Investor Expectations – Boards of Directors

Although investor activism campaigns are on the rise, it is not just the activist investors who have become more vocal.  In fact, investors in general are becoming increasingly vocal about their expectations of boards of directors.  So, what are the current investor expectations of the boards of directors where they invest? How do investors evaluate board performance in the areas of director independence, skillset diversity, expertise, over-boarding and tenure?

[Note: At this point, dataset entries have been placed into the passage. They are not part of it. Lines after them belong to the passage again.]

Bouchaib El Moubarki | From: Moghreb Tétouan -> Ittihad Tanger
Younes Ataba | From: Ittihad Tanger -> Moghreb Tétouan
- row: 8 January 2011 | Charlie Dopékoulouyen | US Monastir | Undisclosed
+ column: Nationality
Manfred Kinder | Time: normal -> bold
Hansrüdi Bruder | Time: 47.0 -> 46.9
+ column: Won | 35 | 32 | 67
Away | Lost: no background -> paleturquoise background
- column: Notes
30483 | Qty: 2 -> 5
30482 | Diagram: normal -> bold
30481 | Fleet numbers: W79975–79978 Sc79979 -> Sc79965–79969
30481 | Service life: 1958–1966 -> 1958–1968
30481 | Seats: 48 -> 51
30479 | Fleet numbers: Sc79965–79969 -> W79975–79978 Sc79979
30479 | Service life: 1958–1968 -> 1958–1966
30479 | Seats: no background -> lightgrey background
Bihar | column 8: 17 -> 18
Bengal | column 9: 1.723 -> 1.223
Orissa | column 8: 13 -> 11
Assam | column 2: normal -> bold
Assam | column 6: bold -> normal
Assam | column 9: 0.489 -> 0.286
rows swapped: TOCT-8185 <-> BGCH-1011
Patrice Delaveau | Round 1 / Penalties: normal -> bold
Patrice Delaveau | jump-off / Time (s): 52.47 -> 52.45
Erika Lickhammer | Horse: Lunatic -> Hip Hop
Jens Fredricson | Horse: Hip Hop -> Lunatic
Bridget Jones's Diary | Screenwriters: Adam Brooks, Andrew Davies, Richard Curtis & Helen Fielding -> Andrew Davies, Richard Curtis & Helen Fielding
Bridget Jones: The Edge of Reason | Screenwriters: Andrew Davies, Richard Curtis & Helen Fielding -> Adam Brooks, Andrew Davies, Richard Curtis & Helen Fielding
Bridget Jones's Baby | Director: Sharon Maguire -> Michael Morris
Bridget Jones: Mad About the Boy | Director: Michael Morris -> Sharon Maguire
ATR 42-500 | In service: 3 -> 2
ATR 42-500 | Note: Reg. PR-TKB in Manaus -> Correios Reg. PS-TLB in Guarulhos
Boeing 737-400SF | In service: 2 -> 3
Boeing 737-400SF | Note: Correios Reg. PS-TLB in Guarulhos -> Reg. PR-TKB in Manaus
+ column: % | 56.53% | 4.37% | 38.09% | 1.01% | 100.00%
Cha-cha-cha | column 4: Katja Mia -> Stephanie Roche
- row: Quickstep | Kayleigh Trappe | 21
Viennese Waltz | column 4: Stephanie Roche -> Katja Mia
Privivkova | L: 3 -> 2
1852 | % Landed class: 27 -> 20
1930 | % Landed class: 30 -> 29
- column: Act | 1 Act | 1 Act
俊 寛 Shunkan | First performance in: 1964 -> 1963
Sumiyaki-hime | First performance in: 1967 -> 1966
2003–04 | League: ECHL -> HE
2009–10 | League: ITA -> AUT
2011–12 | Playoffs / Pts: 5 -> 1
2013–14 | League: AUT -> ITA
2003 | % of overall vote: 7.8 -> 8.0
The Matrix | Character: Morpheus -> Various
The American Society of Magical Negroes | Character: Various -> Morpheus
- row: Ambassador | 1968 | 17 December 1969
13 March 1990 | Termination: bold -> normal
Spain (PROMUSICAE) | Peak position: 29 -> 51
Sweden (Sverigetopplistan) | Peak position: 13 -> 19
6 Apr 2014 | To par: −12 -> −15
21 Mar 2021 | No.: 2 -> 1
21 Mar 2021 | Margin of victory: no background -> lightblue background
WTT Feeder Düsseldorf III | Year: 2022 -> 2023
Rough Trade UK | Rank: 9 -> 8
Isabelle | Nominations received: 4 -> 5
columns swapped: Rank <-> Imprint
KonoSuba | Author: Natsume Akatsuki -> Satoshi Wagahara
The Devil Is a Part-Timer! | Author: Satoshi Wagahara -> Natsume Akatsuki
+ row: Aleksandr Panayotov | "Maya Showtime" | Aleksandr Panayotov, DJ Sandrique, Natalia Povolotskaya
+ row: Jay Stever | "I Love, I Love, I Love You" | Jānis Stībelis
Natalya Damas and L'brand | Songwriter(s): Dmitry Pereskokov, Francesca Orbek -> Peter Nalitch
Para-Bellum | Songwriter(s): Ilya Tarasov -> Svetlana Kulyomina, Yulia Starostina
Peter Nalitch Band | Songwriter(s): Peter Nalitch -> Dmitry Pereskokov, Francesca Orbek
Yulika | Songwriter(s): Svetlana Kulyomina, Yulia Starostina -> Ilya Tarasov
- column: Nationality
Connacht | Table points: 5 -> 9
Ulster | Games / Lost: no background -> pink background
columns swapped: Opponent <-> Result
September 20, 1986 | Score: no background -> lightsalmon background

What other topics are of priority or concern such as executive compensation, risk, and other vulnerabilities that can impact the board’s value to shareholders? In this two-part series, I will examine criteria used by investors to evaluate board performance and potential vulnerabilities, gaps in governance, the value of diversity and views on board tenure.  I will also explore topics such as limited voting rights and instances where investors vote against committee appointments. In this first of a two-part series, we will look at the following —

Investor Trends

Shareholder proposals are on the rise and are trending upwards.  We are not in a great place regarding shareholder proposals in the US and it is unfortunately due to the politicization of the process and eagerness to put up a win.  Issues-based proposals are on the rise due to an increased focus on environmental and social issues. Investors believe that it unnecessarily taking up a lot of resources for what are non-materials issues.

Another trend is where there is a limiting of voting power for shareholders. For the investors, it does not drive whether to invest but it does create concern about risk.  So, this is being considered a “buyer beware” and it depends on the investment thesis.

With shareholder activism, the number of campaigns are on the rise and particularly from first time investors. It is not necessarily a fad and so it still needs to remain to be seen.  Operational activism is changing things and it is putting a lot of pressure on the CEO by challenging the strategy and hence the current CEO and the board. Boards will be experiencing increased pressure to engage more often on strategy.  In turn in some cases, this pressure can appear threatening to the management team.

Skillset vs. Diversity

Shareholders are at a disadvantage when it comes to determining if the board has the right skillset. Although there are a lot of resumes floating around, it does not help with seeing real-time experience and its impact to board culture and dynamics. The greatest skillsets sought are for financial expertise and prior/current CEO expertise. Shareholders are not a fan of ethnic or gender diversity as a value driver and they certainly do not view it as a skillset. Investors are not saying that diversity is not an attribute to be focused on.  It is simply not viewed as a unique skillset.

Investors believe that gender diversity should be embraced and it is worth taking a closer look at, however it needs to be made clear if it is a symptom of a broader problem. Compensation and succession are important when it comes to diversity.  With all this being said, it is not an excuse for boards that are not aware of diversity candidates.  There are outside resources that have access and should be tapped to bring diversity candidates forward. Investors do think that diversity numbers will continue to rise. In fact, over half of companies consider diversity when assessing their board’s composition.

In general, investors believe that not everyone needs to be a CEO, technology or cyber expert to be a board member. Not everyone has to be an effective CEO either.  They believe that it is not appropriate to think that if you not been a CEO, that you do not qualify for a board.  What is more important for investors is that the company has the right strategy and the right people in place against that strategy, rather than just following a trend. Progress is being made and there are new faces with new skills and backgrounds around the boardroom table.